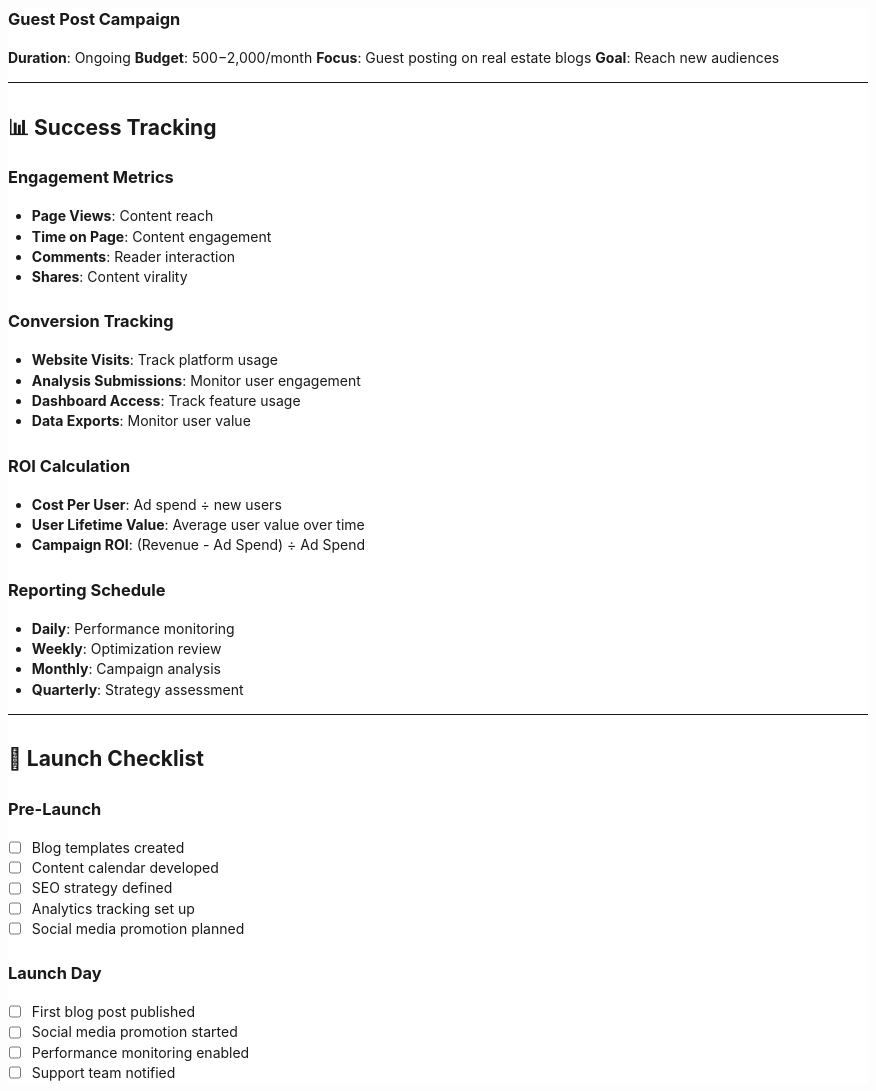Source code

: ### Guest Post Campaign
**Duration**: Ongoing
**Budget**: $500-$2,000/month
**Focus**: Guest posting on real estate blogs
**Goal**: Reach new audiences

---

## 📊 Success Tracking

### Engagement Metrics
- **Page Views**: Content reach
- **Time on Page**: Content engagement
- **Comments**: Reader interaction
- **Shares**: Content virality

### Conversion Tracking
- **Website Visits**: Track platform usage
- **Analysis Submissions**: Monitor user engagement
- **Dashboard Access**: Track feature usage
- **Data Exports**: Monitor user value

### ROI Calculation
- **Cost Per User**: Ad spend ÷ new users
- **User Lifetime Value**: Average user value over time
- **Campaign ROI**: (Revenue - Ad Spend) ÷ Ad Spend

### Reporting Schedule
- **Daily**: Performance monitoring
- **Weekly**: Optimization review
- **Monthly**: Campaign analysis
- **Quarterly**: Strategy assessment

---

## 🚀 Launch Checklist

### Pre-Launch
- [ ] Blog templates created
- [ ] Content calendar developed
- [ ] SEO strategy defined
- [ ] Analytics tracking set up
- [ ] Social media promotion planned

### Launch Day
- [ ] First blog post published
- [ ] Social media promotion started
- [ ] Performance monitoring enabled
- [ ] Support team notified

:: Your goal ::
Return exactly, and only, the line containing "### ROI Calculation" and every line after it through the end of the material.

:: Task output ::
### ROI Calculation
- **Cost Per User**: Ad spend ÷ new users
- **User Lifetime Value**: Average user value over time
- **Campaign ROI**: (Revenue - Ad Spend) ÷ Ad Spend

### Reporting Schedule
- **Daily**: Performance monitoring
- **Weekly**: Optimization review
- **Monthly**: Campaign analysis
- **Quarterly**: Strategy assessment

---

## 🚀 Launch Checklist

### Pre-Launch
- [ ] Blog templates created
- [ ] Content calendar developed
- [ ] SEO strategy defined
- [ ] Analytics tracking set up
- [ ] Social media promotion planned

### Launch Day
- [ ] First blog post published
- [ ] Social media promotion started
- [ ] Performance monitoring enabled
- [ ] Support team notified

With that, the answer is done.